═════ Records for the exercise ═════
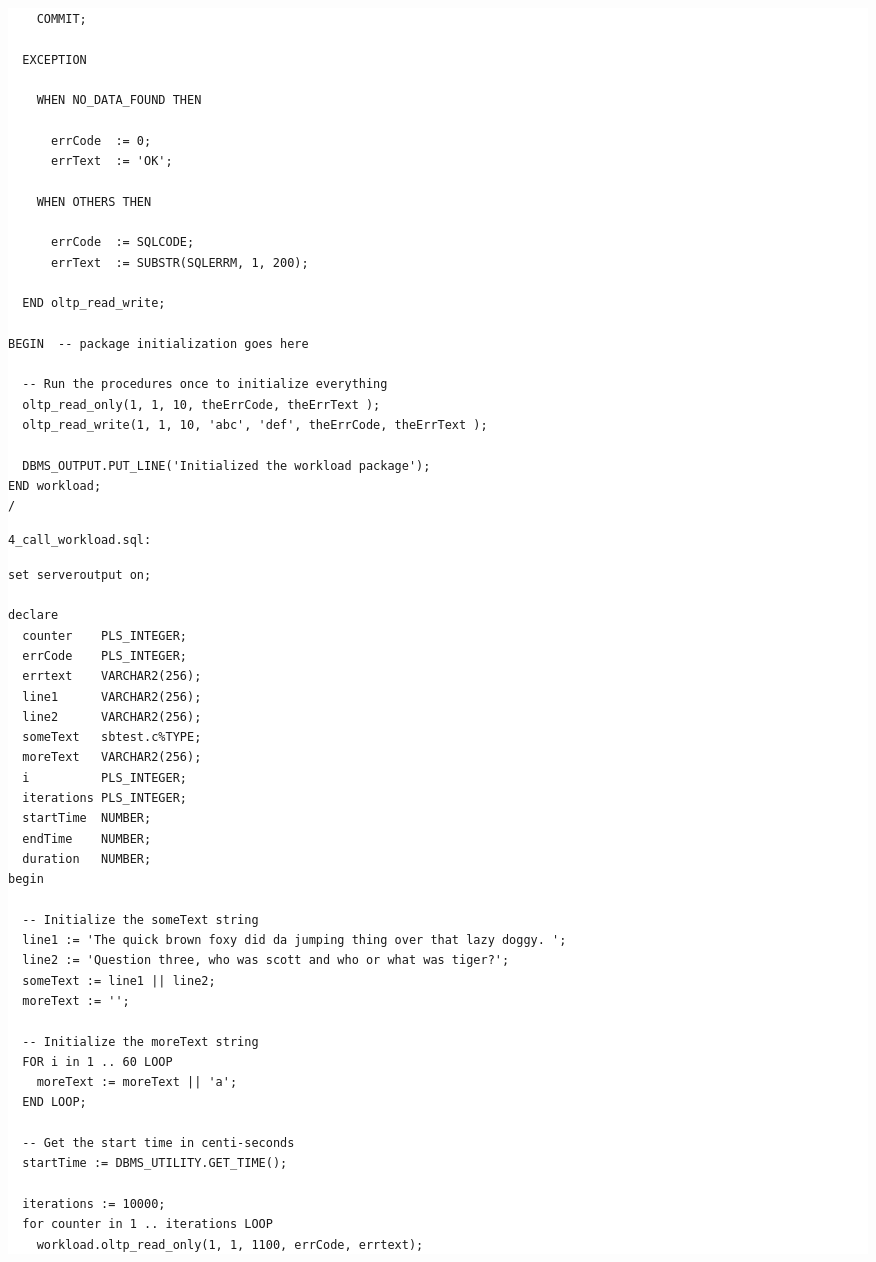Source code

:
 ```plsql
    COMMIT;

  EXCEPTION

    WHEN NO_DATA_FOUND THEN

      errCode  := 0;
      errText  := 'OK';

    WHEN OTHERS THEN

      errCode  := SQLCODE;
      errText  := SUBSTR(SQLERRM, 1, 200);

  END oltp_read_write;

BEGIN  -- package initialization goes here

  -- Run the procedures once to initialize everything
  oltp_read_only(1, 1, 10, theErrCode, theErrText );
  oltp_read_write(1, 1, 10, 'abc', 'def', theErrCode, theErrText );

  DBMS_OUTPUT.PUT_LINE('Initialized the workload package');
END workload;
/
```

`4_call_workload.sql:`

```plsql
set serveroutput on;

declare
  counter    PLS_INTEGER;
  errCode    PLS_INTEGER;
  errtext    VARCHAR2(256);
  line1      VARCHAR2(256);
  line2      VARCHAR2(256);
  someText   sbtest.c%TYPE;
  moreText   VARCHAR2(256);
  i          PLS_INTEGER;
  iterations PLS_INTEGER;
  startTime  NUMBER;
  endTime    NUMBER;
  duration   NUMBER;
begin

  -- Initialize the someText string
  line1 := 'The quick brown foxy did da jumping thing over that lazy doggy. ';
  line2 := 'Question three, who was scott and who or what was tiger?';
  someText := line1 || line2;
  moreText := '';
 
  -- Initialize the moreText string
  FOR i in 1 .. 60 LOOP
    moreText := moreText || 'a';
  END LOOP;
  
  -- Get the start time in centi-seconds
  startTime := DBMS_UTILITY.GET_TIME();

  iterations := 10000;
  for counter in 1 .. iterations LOOP
    workload.oltp_read_only(1, 1, 1100, errCode, errtext);
```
═════
Here the job is to print the data above exactly, except for any pictures.

Source code

:
 ```plsql
    COMMIT;

  EXCEPTION

    WHEN NO_DATA_FOUND THEN

      errCode  := 0;
      errText  := 'OK';

    WHEN OTHERS THEN

      errCode  := SQLCODE;
      errText  := SUBSTR(SQLERRM, 1, 200);

  END oltp_read_write;

BEGIN  -- package initialization goes here

  -- Run the procedures once to initialize everything
  oltp_read_only(1, 1, 10, theErrCode, theErrText );
  oltp_read_write(1, 1, 10, 'abc', 'def', theErrCode, theErrText );

  DBMS_OUTPUT.PUT_LINE('Initialized the workload package');
END workload;
/
```

`4_call_workload.sql:`

```plsql
set serveroutput on;

declare
  counter    PLS_INTEGER;
  errCode    PLS_INTEGER;
  errtext    VARCHAR2(256);
  line1      VARCHAR2(256);
  line2      VARCHAR2(256);
  someText   sbtest.c%TYPE;
  moreText   VARCHAR2(256);
  i          PLS_INTEGER;
  iterations PLS_INTEGER;
  startTime  NUMBER;
  endTime    NUMBER;
  duration   NUMBER;
begin

  -- Initialize the someText string
  line1 := 'The quick brown foxy did da jumping thing over that lazy doggy. ';
  line2 := 'Question three, who was scott and who or what was tiger?';
  someText := line1 || line2;
  moreText := '';
 
  -- Initialize the moreText string
  FOR i in 1 .. 60 LOOP
    moreText := moreText || 'a';
  END LOOP;
  
  -- Get the start time in centi-seconds
  startTime := DBMS_UTILITY.GET_TIME();

  iterations := 10000;
  for counter in 1 .. iterations LOOP
    workload.oltp_read_only(1, 1, 1100, errCode, errtext);
```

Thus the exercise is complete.